To make this clear, consider what happens if the Fruit interface is modified when using option B: you will likely need to modify Orange as well, and those changes will potentially modify how you use Orange in your classes. And if Fruit changes in a way that doesn't require changes to Orange (such as a default method) those still become part of Orange. None of that changes when you explicitly type as Fruit. Using Orange means using Fruit. Using option B doesn't make you any less coupled to Fruit.
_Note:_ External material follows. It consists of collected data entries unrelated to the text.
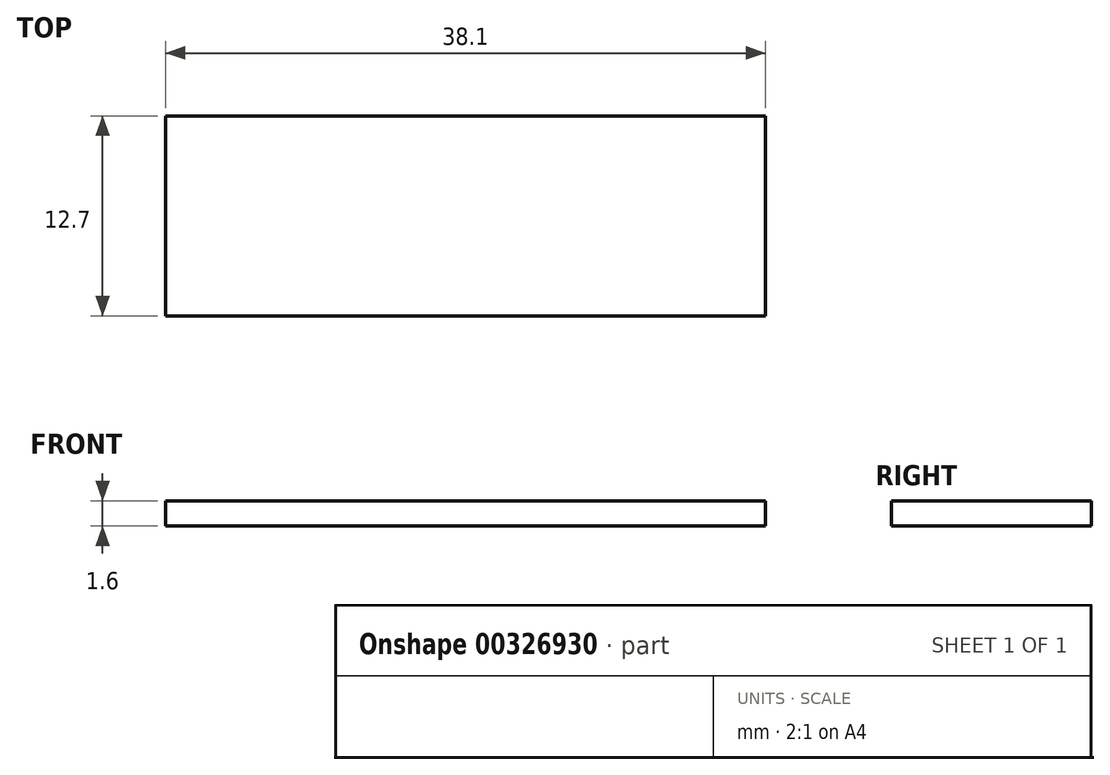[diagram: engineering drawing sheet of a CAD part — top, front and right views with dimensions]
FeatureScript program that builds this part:
annotation { "Feature Type Name" : "Feature", "Feature Type Description" : "" }
export const myFeature = defineFeature(function(context is Context, id is Id, definition is map)
    precondition{}
    {
        {
            var Q0;
            Q0=qCreatedBy(makeId("Top.planeOp"),FACE);
            var sketch = newSketch(context, id + "F0", { "sketchPlane" : qUnion([Q0])});
            skLineSegment(sketch, "E0.bottom", {"start": v(0, 0) * mm, "end": v(38.1, 0) * mm});
            skLineSegment(sketch, "E0.top", {"start": v(0, 12.7) * mm, "end": v(38.1, 12.7) * mm});
            skLineSegment(sketch, "E0.left", {"start": v(0, 0) * mm, "end": v(0, 12.7) * mm});
            skLineSegment(sketch, "E0.right", {"start": v(38.1, 0) * mm, "end": v(38.1, 12.7) * mm});
            skSolve(sketch);
        }
        {
            var Q0;
            Q0 = qSketchRegion(id + "F0", true);
            extrude(context, id + "F1", {"entities" : qUnion([Q0]), "depth" : 1.6 * mm});
        }
    });
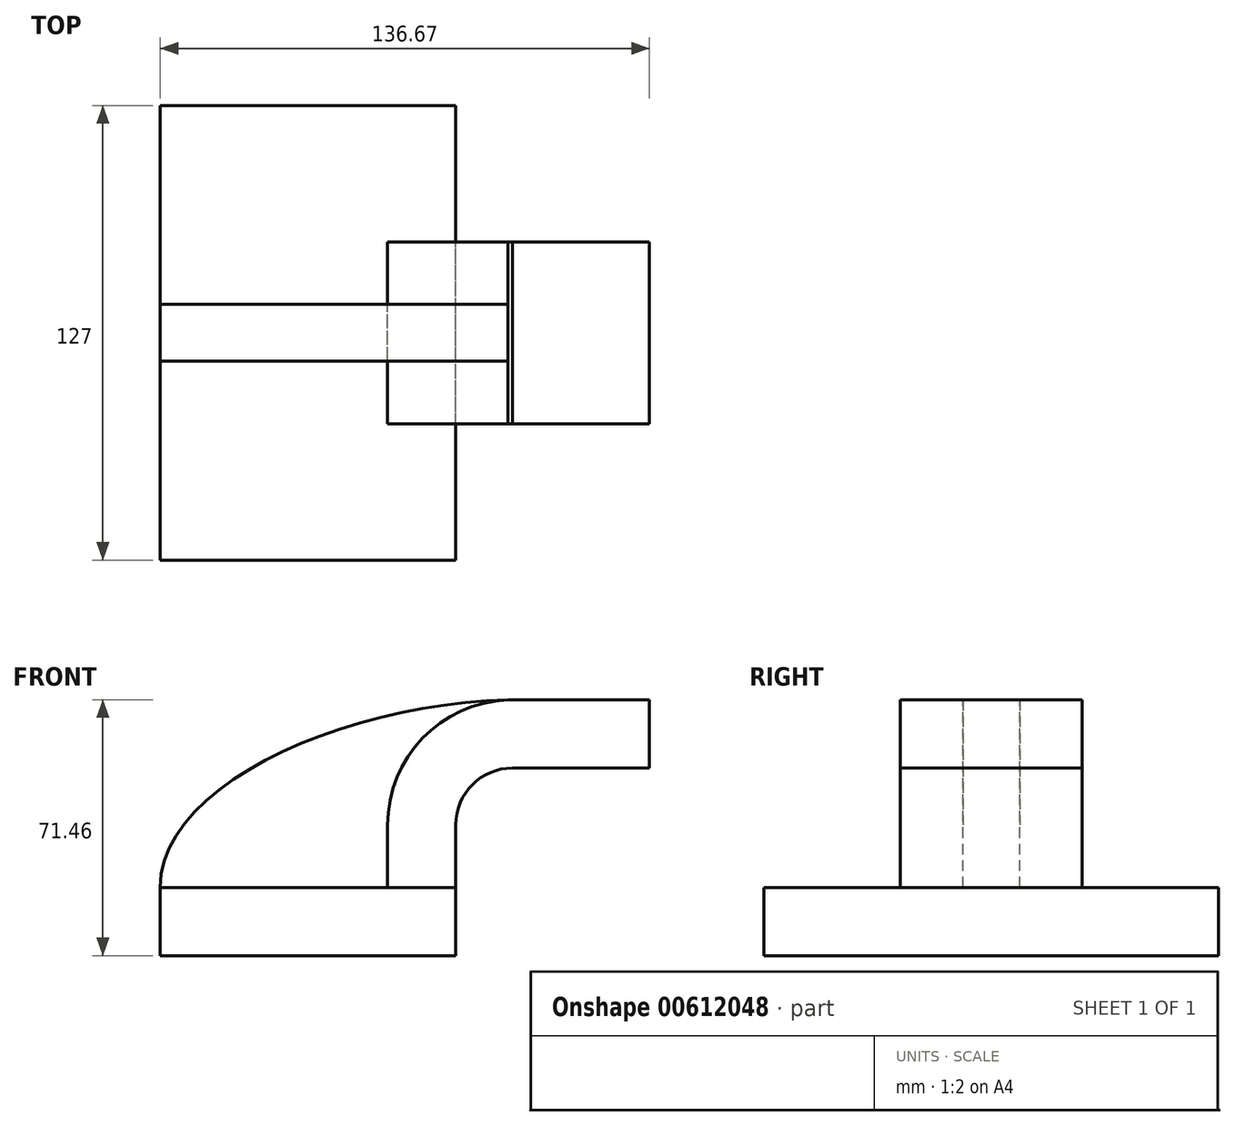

But wait, there's more. I would actually argue that using Option A can increase your coupling. The simple reason is that by using the Fruit type, you eliminate the possibility of coupling to other interfaces and classes aside from Fruit. Let's say Orange also implements Citrus. If you type your variable as Orange you are now transitively coupled to both interfaces, especially if you use those Citrus methods. By using Fruit, you narrow the coupling to what Fruit provides.

I kind of hate these sorts of examples because trying to come up with meaningful methods that would make sense for a Citrus interface hurts my brain. So instead, let's talk about Collection types. This kind of thing is very relevant when using Collections in code.

// option A
Collection items = new ArrayList();
// option B
List items = new ArrayList();
// option C
ArrayList items = new ArrayList();

Where ArrayList implements List, and List implements Collection.

Which should we use? As usual, the answer is (IMO) that you should use the most common (or more abstract) type that supports your needs. If all you need is a Collection (i.e, you don't care about order or whether duplicate items can be added,) you should prefer Collection as your variable type. If you need List capabilities as well, you should prefer List. If for some reason you need to use ArrayList specific methods such as trimToSize(), then you should use that as your variable type (you have no choice, really.)

This minimizes your coupling to the simplest of the three that meets your needs. This makes the code more obvious and simpler to modify later.